Gelsenkirchen. Das Seniorentheater „synovia“ ist den „Kinderschuhen“ längst entwachsen. In „Hinterher – Szenen vom Glück“ überzeugt es konzeptionell und inhaltlich.

„Glück ist Freiheit von Not und Mangel“ ist die einfachste Definition, die Glückforscher Dr. Lazlo Hopp (Reinhold Stania) am Freitagabend im Consol-Theater bieten kann. Doch das Thema ist weitaus vielschichtiger, davon erzählt die zwölfköpfige Truppe von „synovia“ in neunzig Minuten erstklassigem Schauspiel.

Zu Beginn stehen die Charaktere wie Figuren einer Spieluhr auf der Bühne. Ein jeder ist gefangen in seiner immer gleichen Bewegung zu Volkmusik mit der Zither – schließlich ist der Schauplatz von „Hinterher“ – Szenen vom Glück“ der Glacier-Express in der Schweizer Alpenkulisse. Routine durchbrechen, nicht aufhören zu suchen, das scheinen die Rezepte zum Glück. „Bleibe hungrig! Man muss finden, was man liebt“, rät die geschäftige Schaffnerin des Zuges. Und doch scheint auch sie, die ihren Beruf offenkundig vergöttert, eine Getriebene. Zufall, dass Schauspielerin Regine Kaiser, übrigens sehr souverän, auch die „Frau aus der Anstalt“ spielt? Vielleicht.

Ihr Idol ist „Meister Propper“

Doch es passt in das Konzept, das alles zwei Seiten hat. Ein einfaches Gespräch, für viele Ausdruck der Langeweile, ist für die Verwirrte eine seltene Erfüllung. Ist Glück Reichtum, wie Norbert Pricken-Ulrich zackig und geschniegelt den Millionär sagen lässt? Oder Leidenschaft und ein neuer Partner? „Ausschütten Droge Liebe“, stellt Barbara Schlemm mit köstlichem russischen Akzent als Irina Koslowa fest. Dem steht die Beständigkeit von 40 Jahren Ehe gegenüber, die Höhrs (Willi Marschewski und Gisela Meyer zu Dielendorf) propagieren. Wie viel Bodenloses hinter einer glücklichen Fassade schlummern kann, zeigen die beiden in einem bedrückenden Schauspiel im Schauspiel. Ein abgesägtes Bein, der kranke Wunsch den Partner zu brechen, um dann Vorwürfe erheben und sich über ihn erheben zu können. „Ist Erinnerung schöner als das Leben?“ In diesem Falle wahrscheinlich.

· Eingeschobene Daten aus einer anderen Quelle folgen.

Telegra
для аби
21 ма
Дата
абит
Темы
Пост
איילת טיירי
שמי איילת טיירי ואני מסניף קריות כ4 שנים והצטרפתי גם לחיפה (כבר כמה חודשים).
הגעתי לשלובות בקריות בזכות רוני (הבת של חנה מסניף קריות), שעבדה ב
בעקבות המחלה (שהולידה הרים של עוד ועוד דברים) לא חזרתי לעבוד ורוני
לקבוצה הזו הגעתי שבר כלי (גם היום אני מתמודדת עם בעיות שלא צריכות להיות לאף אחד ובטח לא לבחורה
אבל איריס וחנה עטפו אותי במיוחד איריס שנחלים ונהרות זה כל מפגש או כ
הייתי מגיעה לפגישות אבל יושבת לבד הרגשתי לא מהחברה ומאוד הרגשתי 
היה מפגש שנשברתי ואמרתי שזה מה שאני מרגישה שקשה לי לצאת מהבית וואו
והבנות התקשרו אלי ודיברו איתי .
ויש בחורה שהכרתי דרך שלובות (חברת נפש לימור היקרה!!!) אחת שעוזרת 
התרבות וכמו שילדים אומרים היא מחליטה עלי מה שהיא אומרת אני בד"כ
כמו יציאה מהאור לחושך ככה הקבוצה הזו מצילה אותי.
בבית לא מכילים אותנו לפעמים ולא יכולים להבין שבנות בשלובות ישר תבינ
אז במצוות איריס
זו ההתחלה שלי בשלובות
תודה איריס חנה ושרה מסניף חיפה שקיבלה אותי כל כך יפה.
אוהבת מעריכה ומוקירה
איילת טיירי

Unglück zeigt sich in Alpträumen der Kindheit, der Pessimist fürchtet ständig Entgleisungen und Erdölknappheit. Rita Müller (Heidi Kehe) ist scheinbar unzufrieden, nörgelt und putzt immer. Aber ihr Idol ist „Meister Propper“, wenn alles sauber ist, dann ist sie glücklich. Turbulent und kurzweilig rauschen die Szenen dahin, das Seniorentheaterteam der Volxbühne des Consol ist längst keine „Laienspielgruppe“ mehr. In dieser Produktion unter der Leitung von Ulrike Czermak überzeugen sie nicht nur schauspielerisch sondern eben auch konzeptionell und inhaltlich. Eine Patentlösung zum Glück können sie natürlich nicht bieten, aber auf jeden Fall eine gute Anregung für einen ersten Schritt in die passende Richtung: „Lächeln! Aus dem Inneren heraus!“

Seit dem 2008 gibt es die Gruppe „synovia“ für Theaterbegeisterte jenseits der 60. Sie trifft sich freitags von 10 bis 13 Uhr zum Proben im Consol Theater. Die Leitung hat Ulrike Czermak.